Tipo cast

It is difficult to quantify the effect of touring car racing on the sale of Alfa’s saloons in the UK, but even in this second and terrible season of BTCC there’s little sign that the marque will be evicted from these shores as was Lancia, regrettably when on the verge of introducing a competent Delta replacement.

With Fiat’s massive investment, Alfa’s new generation is also taking shape, and the 155, based on the Fiat Tipo platform, was the first to reach Britain. Following in its footsteps is the 145. The looks do much promising the unusual styling of the three door hatchback borders on design for design’s sake particularly at the front end with emphasis on the badge, but is at least distinctive in a sector pretty well devoid of visual inspiration.

Being powered by a 103bhp 1.6 8-valve or a 129bhp 1.7 16-valve four-cylinder Boxer engine, the 145 at least retains some of Alfa’s heritage, so desired by purists. Whilst they sound as pleasant as ever, their pulling power in the 145’s body isn’t going to give performance lovers a sharp intake of breath. The 145 1.7 16v’s 0-60mph in a feeble 9.5 secs is hardly cutting-edge stuff, and the 124mph maximum is average.

Some efforts to dispel Alfa’s old idiosyncracies are more successful than others. Inside, the 145 retains an Alfa feel, yet is ergonomically more considered, with no surprises in, for instance, switch location. More surprisingly, the driving position is almost, but not quite, good — it still errs towards the long-armed. The dash on the passenger side is scalloped away to such an extent as to be disconcerting, not to mention wasteful of storage space which isn’t hugely abundant in any case.

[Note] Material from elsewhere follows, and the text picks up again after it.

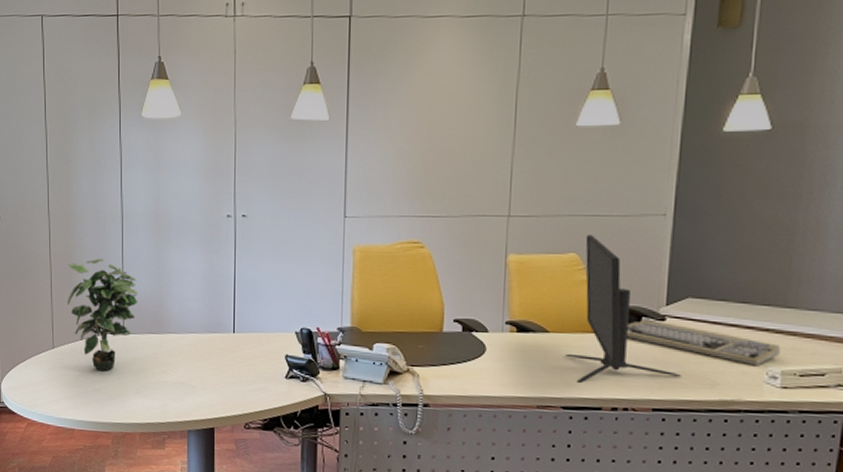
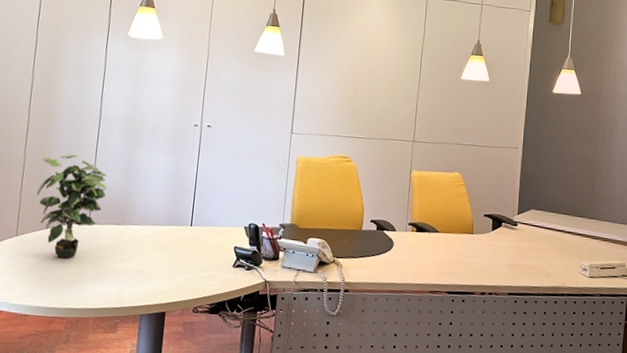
monitor: present [565,235,683,384] -> none [450,159,528,273]
keyboard: present [626,319,781,365] -> none [491,224,589,260]

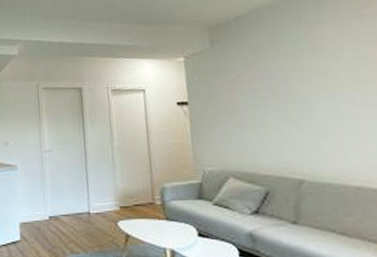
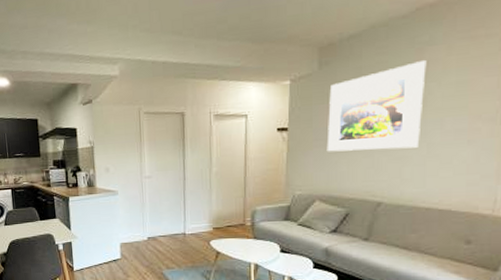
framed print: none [225,38,331,126] -> present [326,60,427,152]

The 145’s cabin is a spacious and pleasant enough environment for sitting in, but for driving it’s a different matter. Both power steering and gearbox are vague, the latter irritatingly so, and though the brakes are good, the pedal travel completely prevents heeling and toeing. Driving quickly is enjoyable under some circumstances, but one definitely needs to be in the mood.

Handling of the 145 is similar to the cars on whose chassis it is based. Plenty of understeer, but at least the responsiveness of the Boxer engine combined with average grip allows the car to be balanced on the throttle on open bends. Traction out of slow corners is sadly lacking, and the suspension combination (front MacPherson struts and rear trailing arms) could be more effective. The ride could be more supple over uneven surfaces considering the handling isn’t as sporting as it ought to be. In other words, the 145 still feels a little old fashioned and unsorted.

However, there are enough plus points about the 145 to keep customer interest up. Let’s hope the forthcoming and much-praised Spider and GTV consolidate Alfa’s road to recovery.